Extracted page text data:
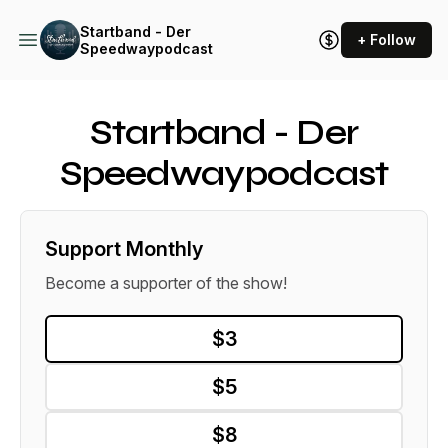
Startband - Der
+ Follow
Speedwaypodcast
Startband - Der
Speedwaypodcast
Support Monthly
Become a supporter of the show!
$3
$5
$8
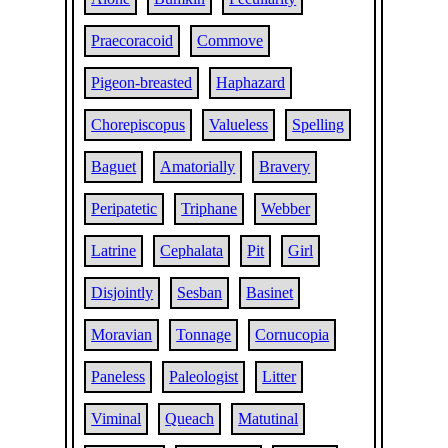
Praecoracoid
Commove
Pigeon-breasted
Haphazard
Chorepiscopus
Valueless
Spelling
Baguet
Amatorially
Bravery
Peripatetic
Triphane
Webber
Latrine
Cephalata
Pit
Girl
Disjointly
Sesban
Basinet
Moravian
Tonnage
Cornucopia
Paneless
Paleologist
Litter
Viminal
Queach
Matutinal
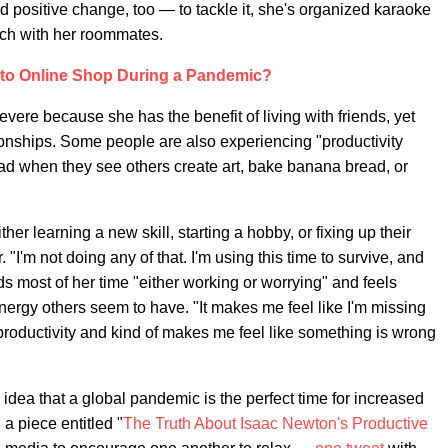
positive change, too — to tackle it, she's organized karaoke
nch with her roommates.
y to Online Shop During a Pandemic?
vere because she has the benefit of living with friends, yet
ionships. Some people are also experiencing "productivity
ad when they see others create art, bake banana bread, or
her learning a new skill, starting a hobby, or fixing up their
I'm not doing any of that. I'm using this time to survive, and
s most of her time "either working or worrying" and feels
ergy others seem to have. "It makes me feel like I'm missing
productivity and kind of makes me feel like something is wrong
e idea that a global pandemic is the perfect time for increased
a piece entitled "
The Truth About Isaac Newton's Productive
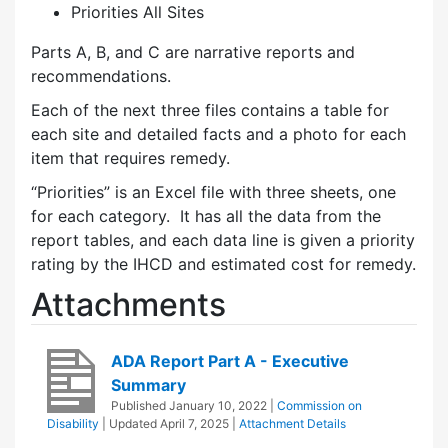
Priorities All Sites
Parts A, B, and C are narrative reports and
recommendations.
Each of the next three files contains a table for
each site and detailed facts and a photo for each
item that requires remedy.
“Priorities” is an Excel file with three sheets, one
for each category. It has all the data from the
report tables, and each data line is given a priority
rating by the IHCD and estimated cost for remedy.
Attachments
ADA Report Part A - Executive
Summary
Published
January 10, 2022
|
Commission on
Disability
| Updated
April 7, 2025
|
Attachment Details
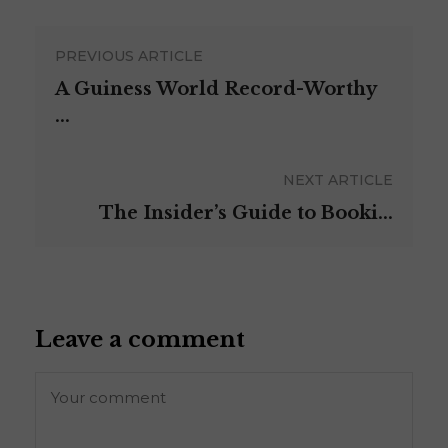
PREVIOUS ARTICLE
A Guiness World Record-Worthy
...
NEXT ARTICLE
The Insider’s Guide to Booki...
Leave a comment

**Your objective:** All lines carrying the word "that" must be copied from the data above.

**Response:**
I'm not doing any of that. I'm using this time to survive, and
e idea that a global pandemic is the perfect time for increased
item that requires remedy.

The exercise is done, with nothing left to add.